Adding lookup implementation for arith.extf + formatting fixes

Muzammiluddin-Syed-ECE · Muzammiluddin-Syed-ECE · commit 607d6b15a282 · 2025-06-19T20:48:22.000Z
Signed-off-by: Muzammiluddin Syed &lt;muzasyed@amd.com&gt;
diff --git a/mlir/lib/Dialect/Arith/Transforms/ExpandOps.cpp b/mlir/lib/Dialect/Arith/Transforms/ExpandOps.cpp
@@ -13,6 +13,7 @@
 #include "mlir/IR/ImplicitLocOpBuilder.h"
 #include "mlir/IR/TypeUtilities.h"
 #include "mlir/Transforms/DialectConversion.h"
+#include "llvm/ADT/SmallVectorExtras.h"
 
 namespace mlir {
 namespace arith {
@@ -240,9 +241,8 @@ struct BFloat16ExtFOpConverter : public OpRewritePattern<arith::ExtFOp> {
     Type operandETy = getElementTypeOrSelf(operandTy);
     Type resultETy = getElementTypeOrSelf(resultTy);
 
-    if (!operandETy.isBF16() || !resultETy.isF32()) {
+    if (!operandETy.isBF16() || !resultETy.isF32())

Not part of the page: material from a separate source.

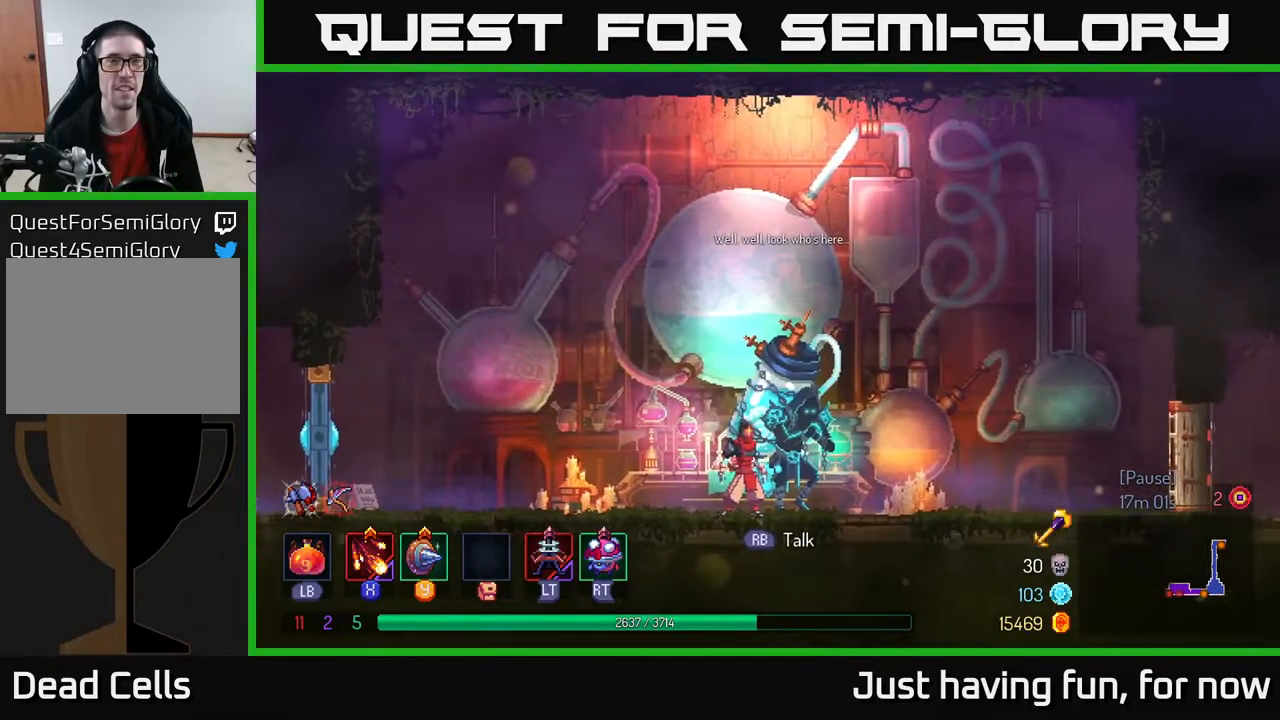
{"buttons": [], "left_stick": "center", "right_stick": "center", "events": []}
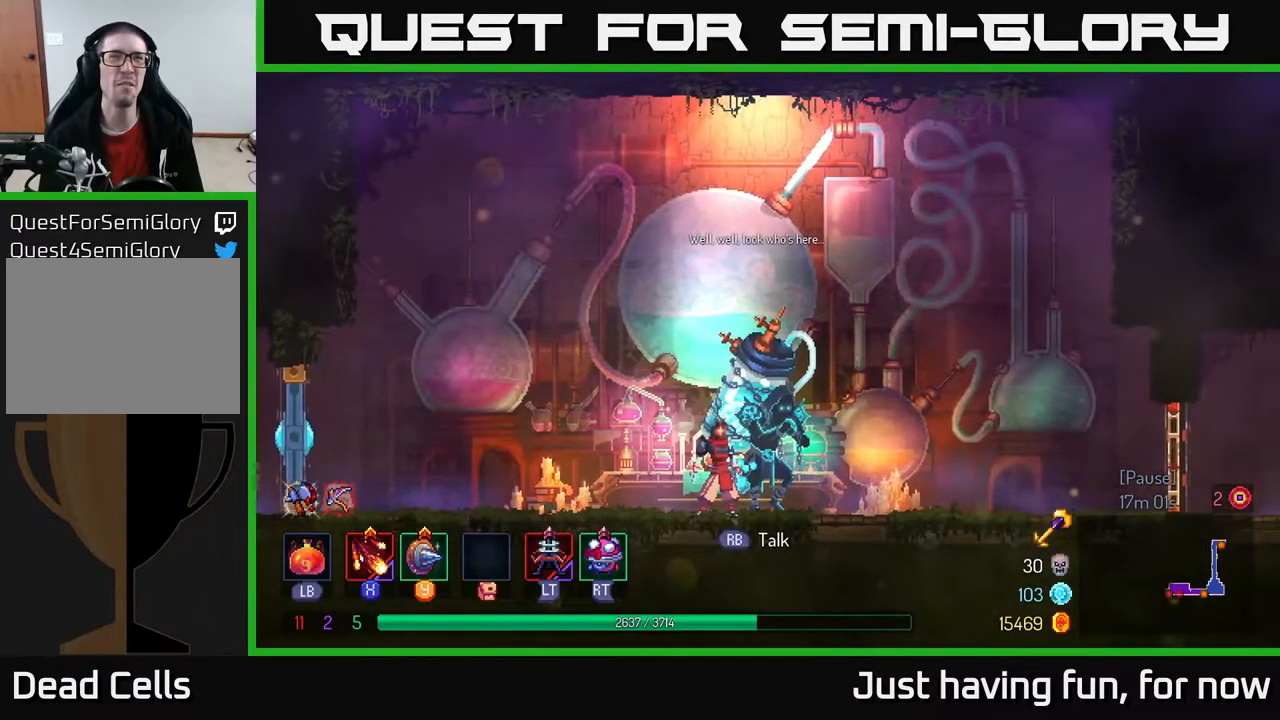
{"buttons": [], "left_stick": "center", "right_stick": "center", "events": []}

       return rewriter.notifyMatchFailure(op, "not a ext of bf16 to f32.");
-    }
 
     Type i16Ty = cloneToShapedType(operandTy, b.getI16Type());
     Type i32Ty = cloneToShapedType(operandTy, b.getI32Type());
@@ -270,9 +270,8 @@ struct BFloat16TruncFOpConverter : public OpRewritePattern<arith::TruncFOp> {
     Type operandETy = getElementTypeOrSelf(operandTy);
     Type resultETy = getElementTypeOrSelf(resultTy);
 
-    if (!operandETy.isF32() || !resultETy.isBF16()) {
+    if (!operandETy.isF32() || !resultETy.isBF16())

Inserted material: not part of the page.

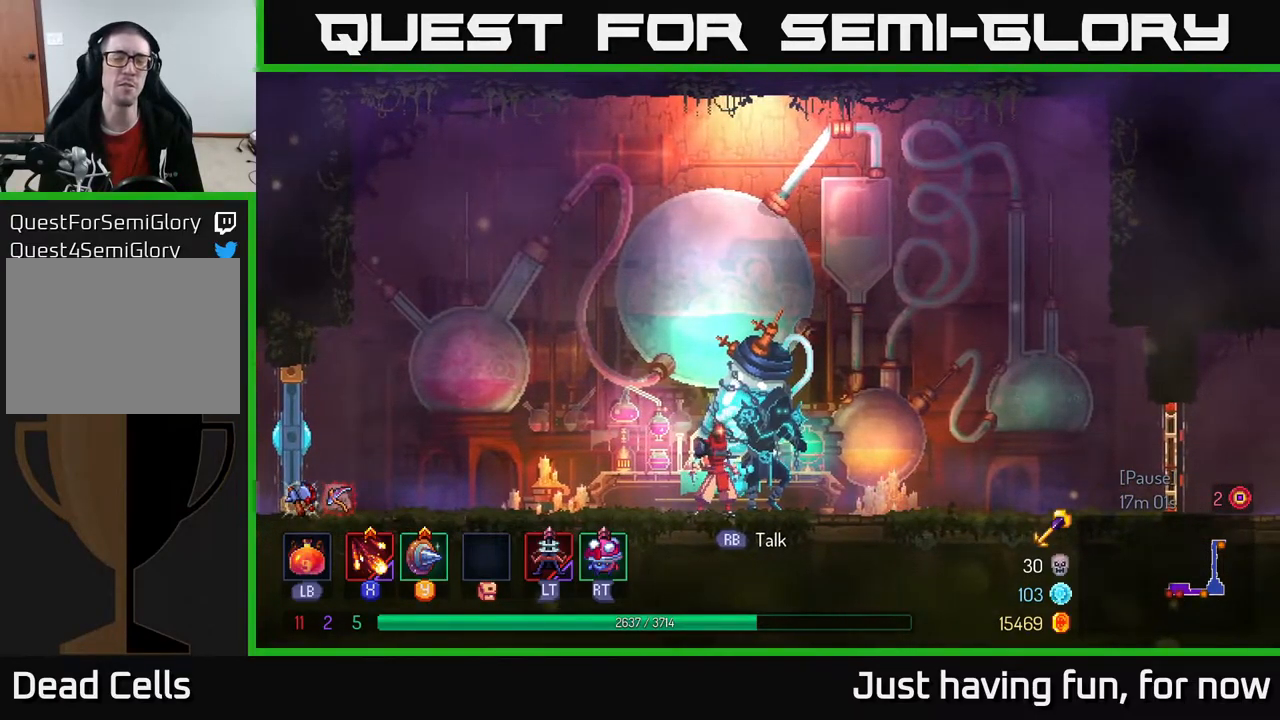
{"buttons": [], "left_stick": "right", "right_stick": "center", "events": [[450, "left_stick", "right"]]}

       return rewriter.notifyMatchFailure(op, "not a trunc of f32 to bf16.");
-    }
 
     if (op.getRoundingmodeAttr()) {
       return rewriter.notifyMatchFailure(
@@ -336,6 +335,8 @@ struct BFloat16TruncFOpConverter : public OpRewritePattern<arith::TruncFOp> {
 
 struct F4E2M1ExtFOpConverter : public OpRewritePattern<arith::ExtFOp> {
   using OpRewritePattern::OpRewritePattern;
+  F4E2M1ExtFOpConverter(MLIRContext *context, PatternBenefit benefit = 1)
+      : OpRewritePattern<arith::ExtFOp>(context, benefit) {}
   LogicalResult matchAndRewrite(arith::ExtFOp op,
                                 PatternRewriter &rewriter) const final {
     ImplicitLocOpBuilder b(op.getLoc(), rewriter);
@@ -402,6 +403,71 @@ struct F4E2M1ExtFOpConverter : public OpRewritePattern<arith::ExtFOp> {
   }
 };
 
+struct ScalarF4E2M1ExtFOpConverter : public OpRewritePattern<arith::ExtFOp> {
+  using OpRewritePattern::OpRewritePattern;
+  ScalarF4E2M1ExtFOpConverter(MLIRContext *context, PatternBenefit benefit = 2)
+      : OpRewritePattern<arith::ExtFOp>(context, benefit) {}
+  LogicalResult matchAndRewrite(arith::ExtFOp op,
+                                PatternRewriter &rewriter) const final {
+    ImplicitLocOpBuilder b(op.getLoc(), rewriter);
+    Value operand = op.getOperand();
+    Type operandTy = operand.getType();
+    Type resultTy = op.getType();
+    Type operandETy = getElementTypeOrSelf(operandTy);
+    Type resultETy = getElementTypeOrSelf(resultTy);
+
+    if (isa<ShapedType>(operandTy))
+      return failure();
+
+    if (!isa<Float4E2M1FNType>(operandETy))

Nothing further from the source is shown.